Greases and oils are primarily used for lubrication. Grease is notably thicker than oils, which also come in different viscosities. In watchmaking, as one moves away from the mainspring barrel and closer to the balance wheel, lubrication becomes more fluid. It starts with grease and ends with the thinnest oils.

Grease is sometimes used as a protective layer to prevent oxidation, for example, on a lathe.

Adhesive and abrasive pastes, on the other hand, are mainly used for polishing. It can also involve what might paradoxically be called “matte polishing.” The Diamantine abrasive paste, used for achieving the highest quality of polishing known as black polish, often consists of diamond powder mixed with olive oil.

In the past, watchmakers took advantage of the winter cold. They placed their oil bottles outside, to separate the liquid inside into thicker and thinner oils.

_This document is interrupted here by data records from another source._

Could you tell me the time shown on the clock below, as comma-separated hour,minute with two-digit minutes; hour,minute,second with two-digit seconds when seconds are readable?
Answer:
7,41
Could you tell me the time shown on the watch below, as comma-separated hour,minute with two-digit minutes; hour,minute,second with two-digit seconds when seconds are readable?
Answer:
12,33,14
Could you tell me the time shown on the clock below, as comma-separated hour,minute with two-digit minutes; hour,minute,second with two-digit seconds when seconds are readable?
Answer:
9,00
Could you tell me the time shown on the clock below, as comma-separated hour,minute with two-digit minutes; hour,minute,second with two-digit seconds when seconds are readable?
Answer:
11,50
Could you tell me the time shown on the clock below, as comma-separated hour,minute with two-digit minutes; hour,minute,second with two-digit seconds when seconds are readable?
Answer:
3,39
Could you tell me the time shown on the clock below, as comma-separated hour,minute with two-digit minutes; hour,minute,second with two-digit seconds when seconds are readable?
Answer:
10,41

Greases are paste-like lubricants that consist of mineral oils, synthetic oils and thickeners. Greases may also contain additives and solid lubricants. Greases are used on the steel-steel friction points in movements.

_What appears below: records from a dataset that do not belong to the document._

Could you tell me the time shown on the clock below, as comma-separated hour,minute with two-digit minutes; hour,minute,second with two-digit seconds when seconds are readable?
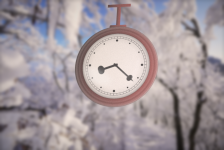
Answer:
8,22
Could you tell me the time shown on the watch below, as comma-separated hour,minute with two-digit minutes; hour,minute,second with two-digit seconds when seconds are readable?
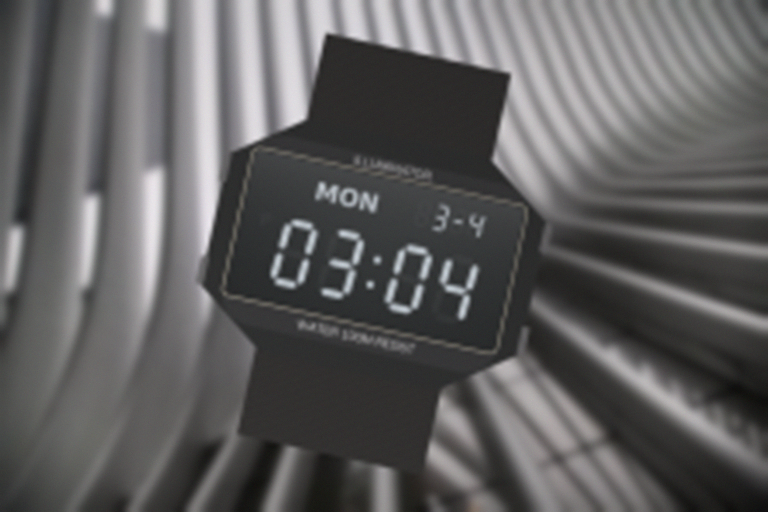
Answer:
3,04
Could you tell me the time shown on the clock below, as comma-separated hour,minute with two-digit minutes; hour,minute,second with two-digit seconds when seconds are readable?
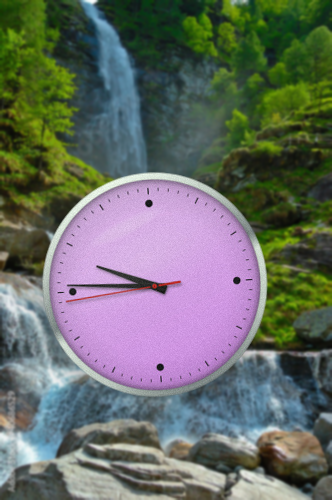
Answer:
9,45,44
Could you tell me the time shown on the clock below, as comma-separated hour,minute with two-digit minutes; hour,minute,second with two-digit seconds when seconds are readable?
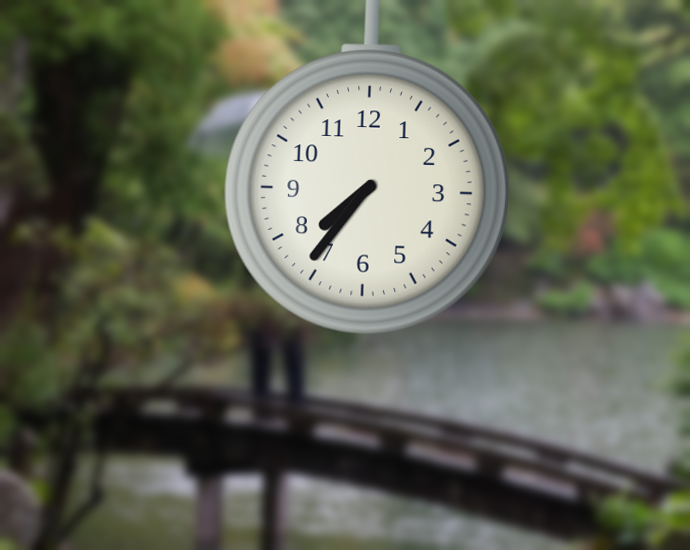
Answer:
7,36
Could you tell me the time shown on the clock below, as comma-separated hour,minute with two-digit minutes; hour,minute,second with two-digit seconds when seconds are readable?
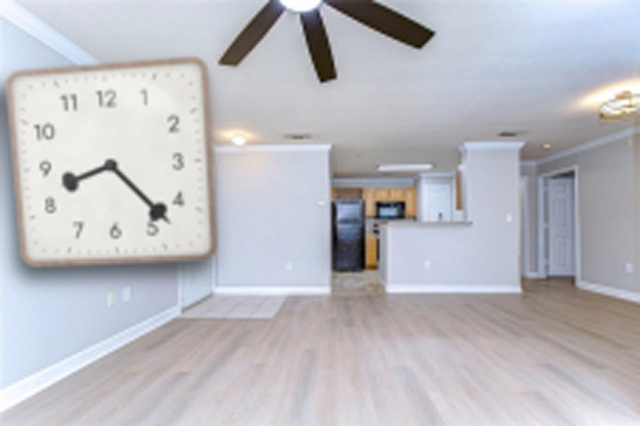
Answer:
8,23
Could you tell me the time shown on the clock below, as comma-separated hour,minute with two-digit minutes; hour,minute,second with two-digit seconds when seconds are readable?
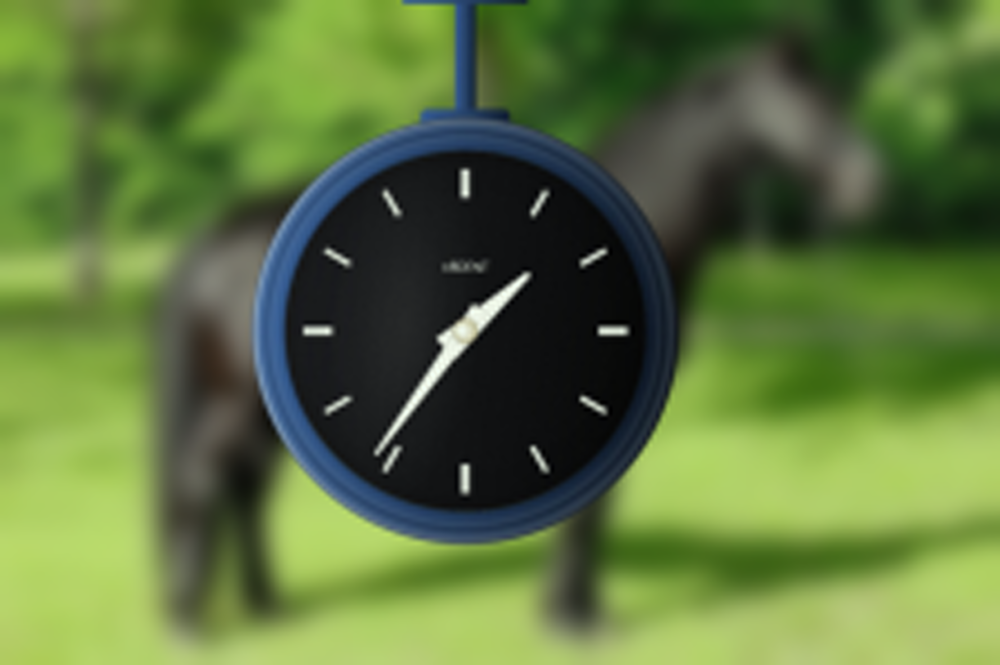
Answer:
1,36
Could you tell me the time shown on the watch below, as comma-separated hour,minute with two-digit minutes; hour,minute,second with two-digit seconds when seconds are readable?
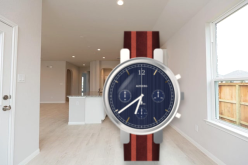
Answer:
6,39
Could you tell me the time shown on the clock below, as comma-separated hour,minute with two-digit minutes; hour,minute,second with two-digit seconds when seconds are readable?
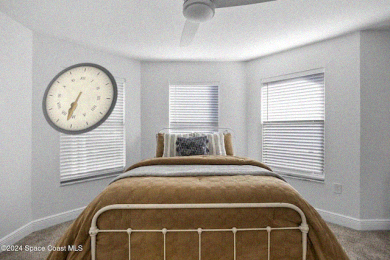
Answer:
6,32
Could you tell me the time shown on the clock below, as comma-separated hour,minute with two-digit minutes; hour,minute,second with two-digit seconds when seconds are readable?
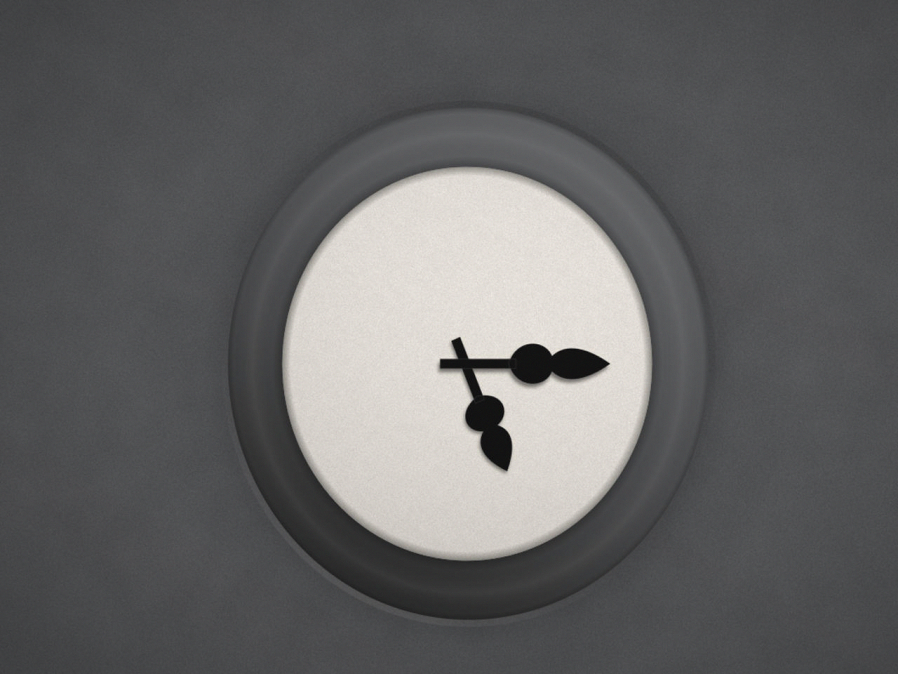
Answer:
5,15
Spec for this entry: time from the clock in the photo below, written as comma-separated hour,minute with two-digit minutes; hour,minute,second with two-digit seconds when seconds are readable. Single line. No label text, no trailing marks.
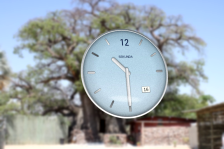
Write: 10,30
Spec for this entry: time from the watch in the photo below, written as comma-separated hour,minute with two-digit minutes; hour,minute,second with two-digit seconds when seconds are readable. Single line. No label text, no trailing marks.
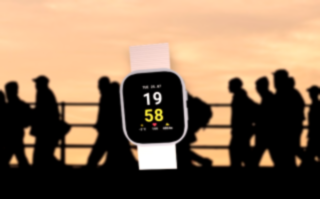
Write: 19,58
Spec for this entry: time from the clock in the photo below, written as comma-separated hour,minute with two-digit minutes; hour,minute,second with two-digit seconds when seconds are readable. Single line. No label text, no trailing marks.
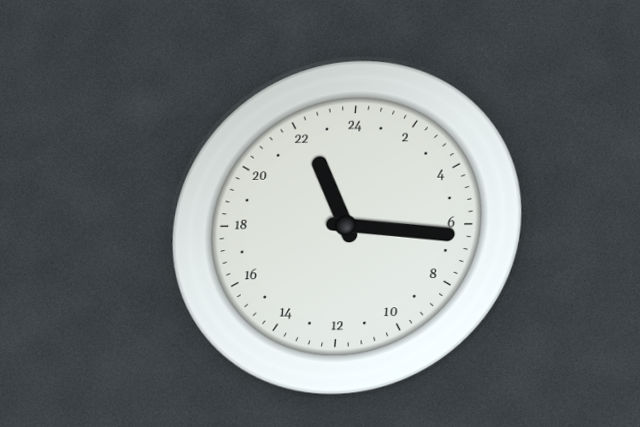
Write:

Oils reduce friction between moving parts. In watchmaking, the rubies from the wheels and pinions are oiled. Oils are important in watches because they allow the parts to function properly, reduce operating losses and reduce wear.


Polishing any surface requires the use of an abrasive material that is intended to machine and transform a surface. The material in question is a powder mixed with a thinner which together create polishing pastes.


Diamantine is the hardest of all polishing pastes. It is also usually used for the finest polishes. In watchmaking, these are called “blocked polish” or “black polish”.